Thread: [GENERAL] Insertion of large xml files into PostgreSQL 10beta1

[GENERAL] Insertion of large xml files into PostgreSQL 10beta1

From
Alain Toussaint
Date:
Hello,

I am building up a PostgreSQL server which I intend to load the
entirety of the pubmed database data (23GB bzip2 compressed, 216GB
unpacked) which is available in xml form of which, here is an example:

https://www.ncbi.nlm.nih.gov/pubmed/21833294?report=xml&format=text

I looked at the documentation as well as several examples code for
loading the data and the one example who nearly succeeded is this
procedure:

/usr/bin/psql medline

\set :largexmlfile: 'cat /srv/pgsql/pubmed/medline17n0001.xml'

INSERT INTO samples (xmldata) VALUES :largexmlfile:

(from reading the list post here:
https://www.postgresql.org/message-id/20160624083757.GA5459%40msg.df7cb.de)

In which, about 334MB of data from medline17n0001.xml will flood the
monitor.
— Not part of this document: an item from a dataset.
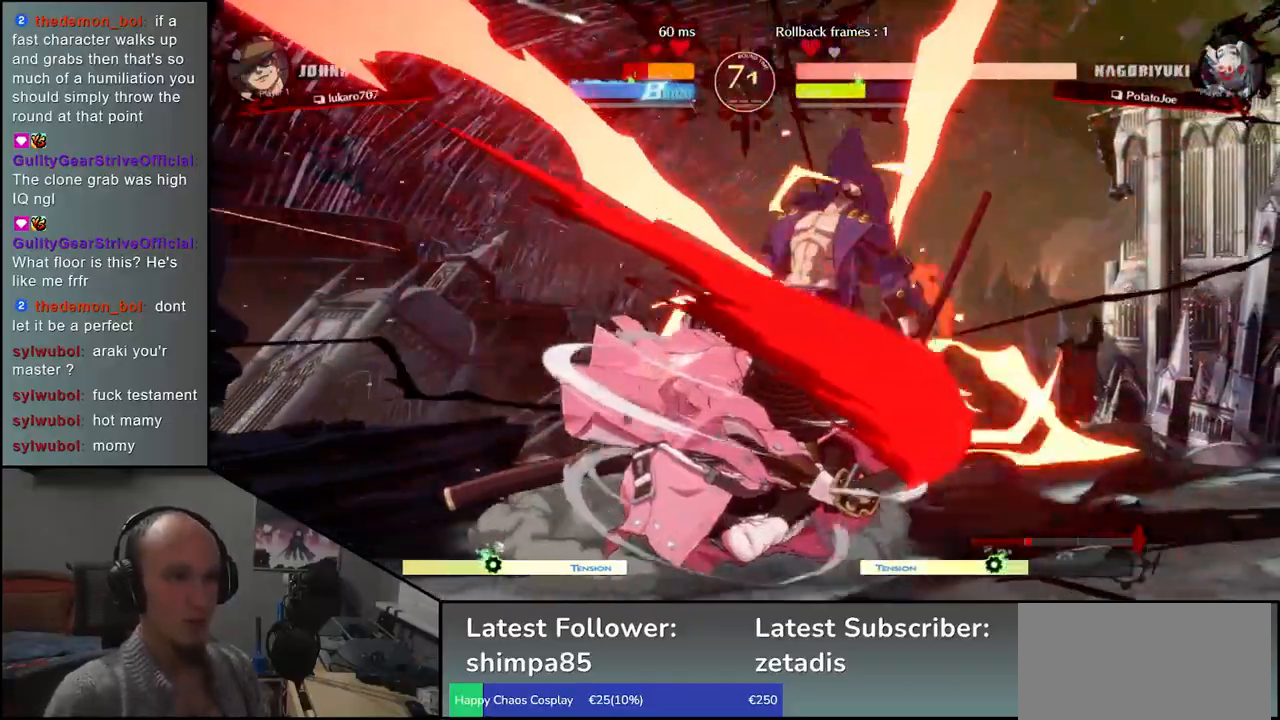
{"buttons": ["CROSS"], "left_stick": "right", "events": [[67, "left_stick", "right"], [83, "L1", "up"], [117, "left_stick", "down"], [167, "L1", "down"], [200, "L1", "up"], [283, "left_stick", "left"], [400, "left_stick", "down"], [483, "CROSS", "down"], [483, "left_stick", "right"]]}
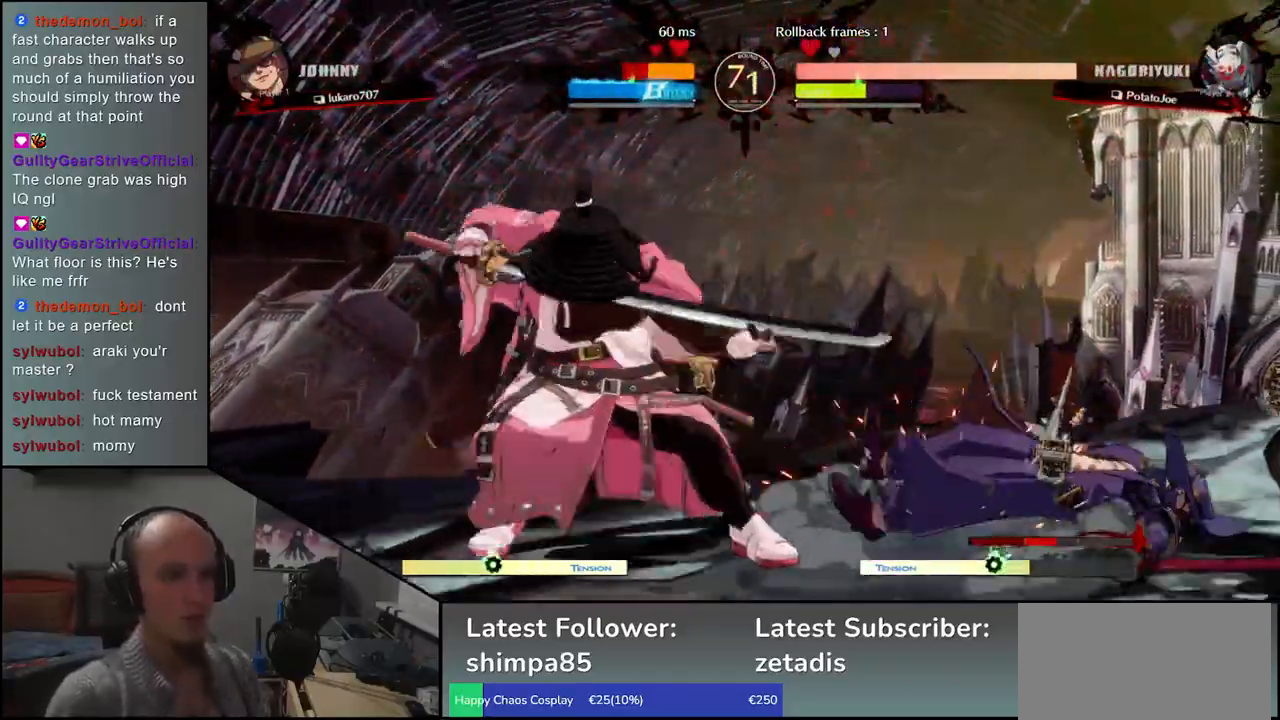
{"buttons": [], "left_stick": "down-left", "events": [[33, "left_stick", "center"], [67, "CROSS", "up"], [300, "left_stick", "down-left"]]}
I do notice some error code values flooding at some point
during the load and then it end up throwing an error because it
interpret some accented comment in the pubmed files (abstract data in
a non-us language most likely).

I will work out a way to script these commands into a bash script[1]
when I get back home (I'm at work at the moment, returning home at 5pm
EST) with two log files (stdout & stderr) but I would like to know if
it is possible to turn off validation of the content between the xml
tags of the files.

[1] == there is close to 1200 medline files averaging 350MB each.

platform is Linux From Scratch subversion tracked release running out
of a 1.5GB ramdrive plus dhcpcd, Python 2.7.13, libxml2-2.9.4,
libxslt-1.1.29 and PostgreSQL 10 beta 1 with datafiles being
/srv/pgsql/data on a single partition 931.5GB western digital drive
dedicated to PostgreSQL for the moment.

The goal is to build a server but PostgreSQL is running in the
ramdrive at the moment for partition sizing and calculation purpose.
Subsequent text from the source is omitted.